Reagan argues on appeal, without any supporting authority, that at the time of the arrest, Faulkner lacked probable cause to arrest for a weapons charge because Reagan was arrested before Faulkner first conducted a records check to determine whether Reagan had a weapons permit. This argument lacks merit. In Tennessee, carrying a weapons permit is an affirmative defense, see Tenn.Code Ann. § 39-17-1308; the lack of a permit is not an element of the offense. There is no indication that Faulkner was aware of any circumstances that would indicate that Reagan had a valid permit. See Fridley v. Horrighs, 291 F.3d 867, 873 (6th Cir.2002); see also United States v. Reed, 220 F.3d 476, 479 (6th Cir.2000). Indeed, Reagan has not alleged at any time that he had a valid weapons permit. Further, had Reagan made such a claim to Faulkner, it would have been entirely reasonable for Faulkner to detain him while investigating whether he, in fact, had a permit. At this point, Faulkner would have discovered that Reagan had a felony conviction.

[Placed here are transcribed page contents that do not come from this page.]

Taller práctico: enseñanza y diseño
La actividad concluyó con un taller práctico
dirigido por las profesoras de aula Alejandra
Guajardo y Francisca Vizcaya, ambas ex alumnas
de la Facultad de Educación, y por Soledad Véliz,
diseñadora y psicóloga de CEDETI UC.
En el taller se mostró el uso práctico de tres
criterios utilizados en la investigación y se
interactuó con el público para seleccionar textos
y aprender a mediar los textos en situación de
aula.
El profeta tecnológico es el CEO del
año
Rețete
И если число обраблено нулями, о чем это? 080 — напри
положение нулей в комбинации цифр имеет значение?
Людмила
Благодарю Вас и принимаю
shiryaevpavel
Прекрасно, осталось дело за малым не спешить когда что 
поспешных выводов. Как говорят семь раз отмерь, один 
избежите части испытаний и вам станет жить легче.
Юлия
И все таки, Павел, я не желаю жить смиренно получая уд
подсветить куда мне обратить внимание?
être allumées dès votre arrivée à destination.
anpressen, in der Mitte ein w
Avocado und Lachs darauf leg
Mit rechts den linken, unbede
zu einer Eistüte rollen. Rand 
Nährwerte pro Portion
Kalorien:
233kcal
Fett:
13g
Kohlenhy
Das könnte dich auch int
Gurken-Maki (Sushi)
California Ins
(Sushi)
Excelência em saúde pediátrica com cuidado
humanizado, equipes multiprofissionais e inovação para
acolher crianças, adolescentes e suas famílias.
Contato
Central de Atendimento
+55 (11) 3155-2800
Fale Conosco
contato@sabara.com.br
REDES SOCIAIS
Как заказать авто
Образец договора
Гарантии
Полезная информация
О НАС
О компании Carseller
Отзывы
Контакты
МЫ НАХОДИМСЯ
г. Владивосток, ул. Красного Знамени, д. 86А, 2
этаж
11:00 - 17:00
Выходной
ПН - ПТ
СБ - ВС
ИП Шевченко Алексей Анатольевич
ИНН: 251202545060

Having found that Faulkner had probable cause to arrest Reagan, we now address whether the subsequent search of his vehicle was constitutional. Reagan has not challenged whether there was a proper search incident to arrest, see New York v. Belton, 453 U.S. 454, 460, 101 S.Ct. 2860, 69 L.Ed.2d 768 (1981), but, as argued by the government, has conceded that the search was an inventory search. We therefore deem this issue effectively waived on appeal. See United States v. Sandridge, 385 F.3d 1032, 1035 (6th Cir.2004).

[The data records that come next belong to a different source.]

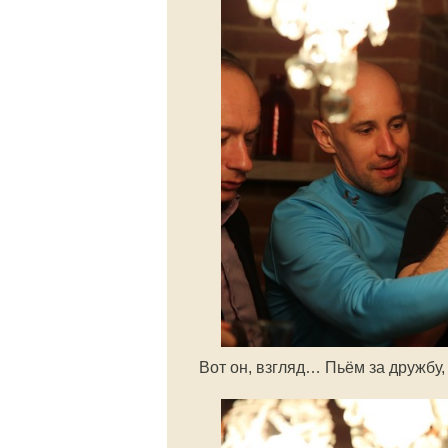
Вот он, взгляд… Пьём за дружбу,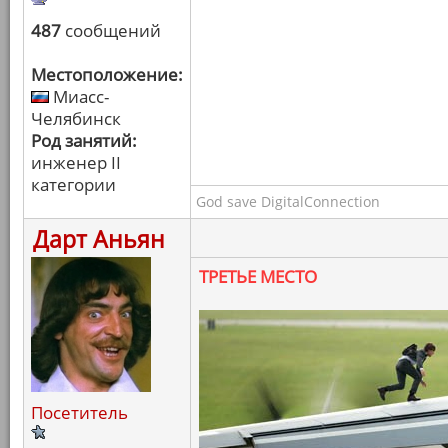
487
сообщений
Местоположение:
Миасс-
Челябинск
Род занятий:
инженер II
категории
God save DigitalConnection
Дарт Аньян
ТРЕТЬЕ МЕСТО
Посетитель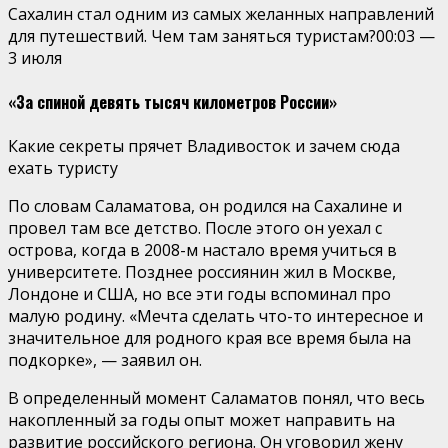
Сахалин стал одним из самых желанных направлений
для путешествий. Чем там заняться туристам?
00:03
—
3 июля
«За спиной девять тысяч километров России»
Какие секреты прячет Владивосток и зачем сюда
ехать туристу
По словам Саламатова, он родился на Сахалине и
провел там все детство. После этого он уехал с
острова, когда в 2008-м настало время учиться в
университете. Позднее россиянин жил в Москве,
Лондоне и США, но все эти годы вспоминал про
малую родину. «Мечта сделать что-то интересное и
значительное для родного края все время была на
подкорке», — заявил он.
В определенный момент Саламатов понял, что весь
накопленный за годы опыт может направить на
развитие российского региона. Он уговорил жену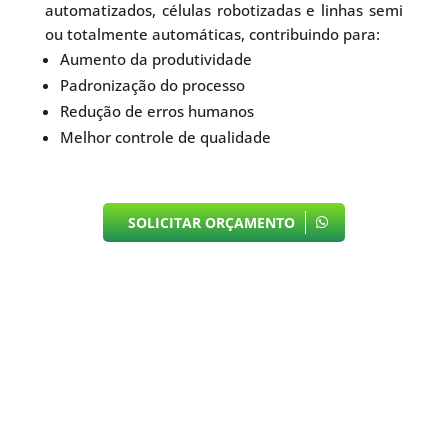
automatizados, células robotizadas e linhas semi
ou totalmente automáticas, contribuindo para:
Aumento da produtividade
Padronização do processo
Redução de erros humanos
Melhor controle de qualidade
SOLICITAR ORÇAMENTO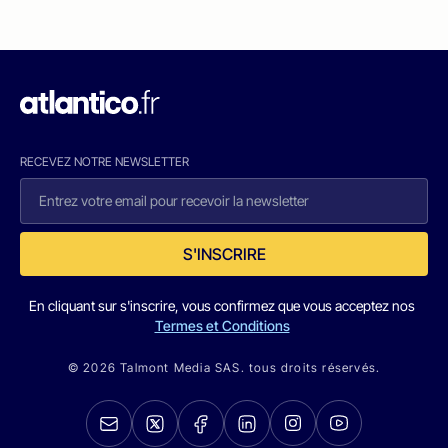
RECEVEZ NOTRE NEWSLETTER
S'INSCRIRE
En cliquant sur s'inscrire, vous confirmez que vous acceptez nos
Termes et Conditions
© 2026 Talmont Media SAS. tous droits réservés.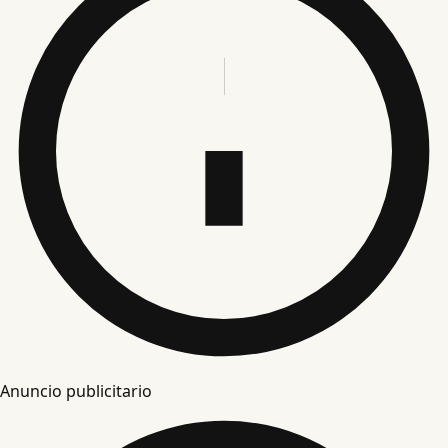
Anuncio publicitario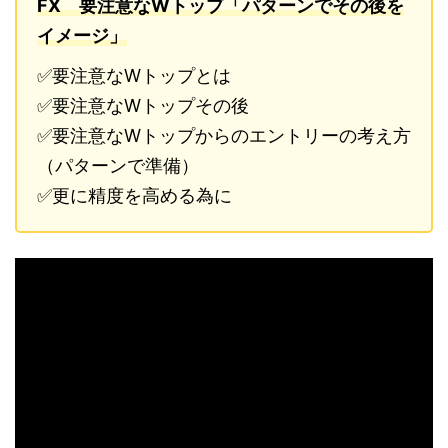
FX 要注意なWトップ「パターンでその後を
イメージ」
✅要注意なWトップとは
✅要注意なWトップその後
✅要注意なWトップからのエントリーの考え方
（パターンで準備）
✅更に精度を高める為に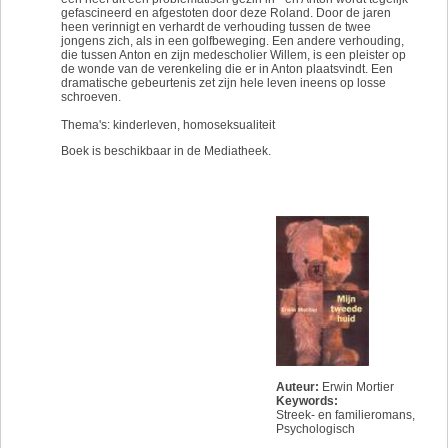
gefascineerd en afgestoten door deze Roland. Door de jaren
heen verinnigt en verhardt de verhouding tussen de twee
jongens zich, als in een golfbeweging. Een andere verhouding,
die tussen Anton en zijn medescholier Willem, is een pleister op
de wonde van de verenkeling die er in Anton plaatsvindt. Een
dramatische gebeurtenis zet zijn hele leven ineens op losse
schroeven.
Thema's: kinderleven, homoseksualiteit
Boek is beschikbaar in de Mediatheek.
Auteur:
Erwin Mortier
Keywords:
Streek- en familieromans
,
Psychologisch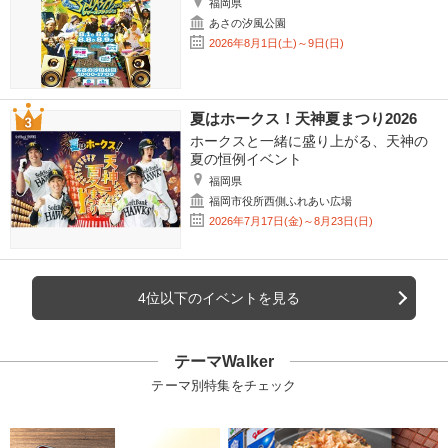
福岡県
あさの汐風公園
2026年8月1日(土)～9日(日)
夏はホークス！天神夏まつり2026
ホークスと一緒に盛り上がる、天神の
夏の恒例イベント
福岡県
福岡市役所西側ふれあい広場
2026年7月17日(金)～8月23日(日)
4位以下のイベントを見る
テーマWalker
テーマ別特集をチェック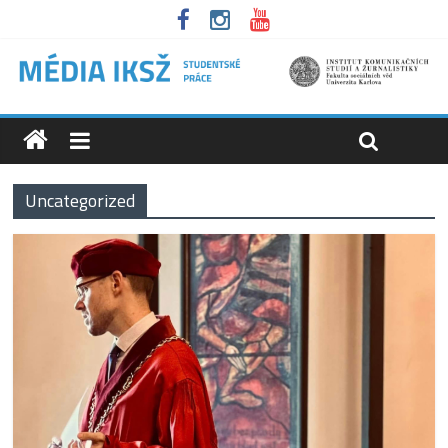
Uncategorized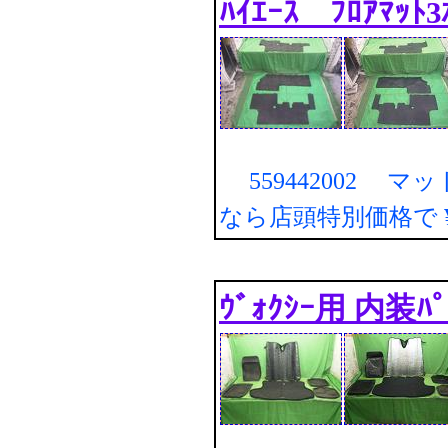
ﾊｲｴｰｽ ﾌﾛｱﾏｯﾄ
559442002 マ
なら店頭特別価格で
ｳﾞｫｸｼｰ用 内装ﾊﾟｰ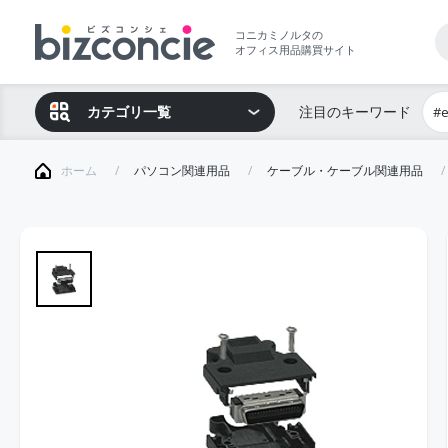
コニカミノルタの
オフィス用品購買サイト
カテゴリ一覧
注目のキーワード
#
ホーム
パソコン関連用品
ケーブル・ケーブル関連用品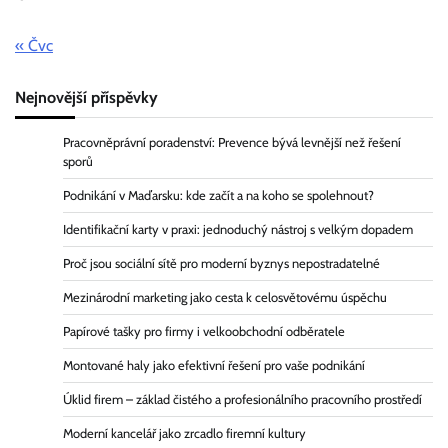
« Čvc
Nejnovější příspěvky
Pracovněprávní poradenství: Prevence bývá levnější než řešení
sporů
Podnikání v Maďarsku: kde začít a na koho se spolehnout?
Identifikační karty v praxi: jednoduchý nástroj s velkým dopadem
Proč jsou sociální sítě pro moderní byznys nepostradatelné
Mezinárodní marketing jako cesta k celosvětovému úspěchu
Papírové tašky pro firmy i velkoobchodní odběratele
Montované haly jako efektivní řešení pro vaše podnikání
Úklid firem – základ čistého a profesionálního pracovního prostředí
Moderní kancelář jako zrcadlo firemní kultury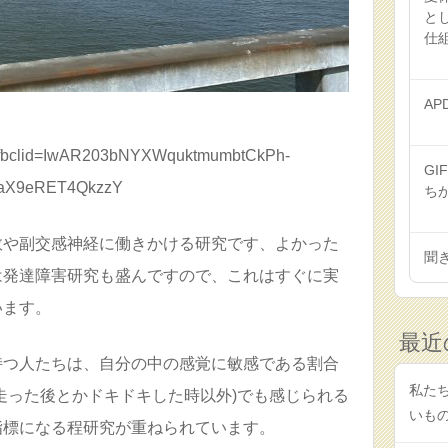
と
仕
AP
32/?fbclid=IwAR203bNYXWquktmumbtCkPh-
GI
aX9eRET4QkzzY
ち
数や副交感神経に働きかける研究です、よかった
聞
は発達障害研究も盛んですので、これはすぐに実
います。
最近
持つ人たちは、自分の中の感覚に敏感である割合
私たち
走った後とかドキドキした時以外)でも感じられる
いも
指標になる程研究が重ねられています。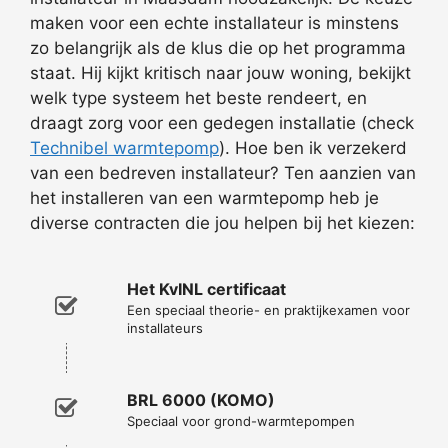
maken voor een echte installateur is minstens
zo belangrijk als de klus die op het programma
staat. Hij kijkt kritisch naar jouw woning, bekijkt
welk type systeem het beste rendeert, en
draagt zorg voor een gedegen installatie (check
Technibel warmtepomp
). Hoe ben ik verzekerd
van een bedreven installateur? Ten aanzien van
het installeren van een warmtepomp heb je
diverse contracten die jou helpen bij het kiezen:
Het KvINL certificaat
Een speciaal theorie- en praktijkexamen voor
installateurs
BRL 6000 (KOMO)
Speciaal voor grond-warmtepompen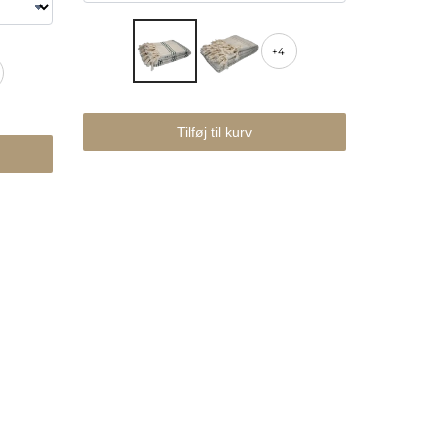
+4
Tilføj til kurv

Although Reagan makes some references to the investigative detention, known as a “Terry stop,” see Terry v. Ohio, 392 U.S. 1, 88 S.Ct. 1868, 20 L.Ed.2d 889 (1968), we find that he has not developed any substantive argument as to why Faulkner lacked any reasonable suspicion and, thus, has also abandoned this issue on appeal. See Brown v. Konteh, 567 F.3d 191, 212 (6th Cir.2009), cert. denied, — *17U.S. —, 130 S.Ct. 1081, 175 L.Ed.2d 888 (2010) (“[IJssues not adequately developed or argued in the appellate briefs are deemed abandoned and thus not addressed by this court.”)- At most, Reagan stated that he “does not concede” that Faulkner had a right to make a Terry stop. Such a summary averment does not suffice as adequate briefing of this court, and thus this issue is not preserved on appeal.1 See United States v. Hough, 276 F.3d 884, 891 (6th Cir.2002).
For the above reasons, we affirm the district court’s denial of Reagan’s motion to suppress.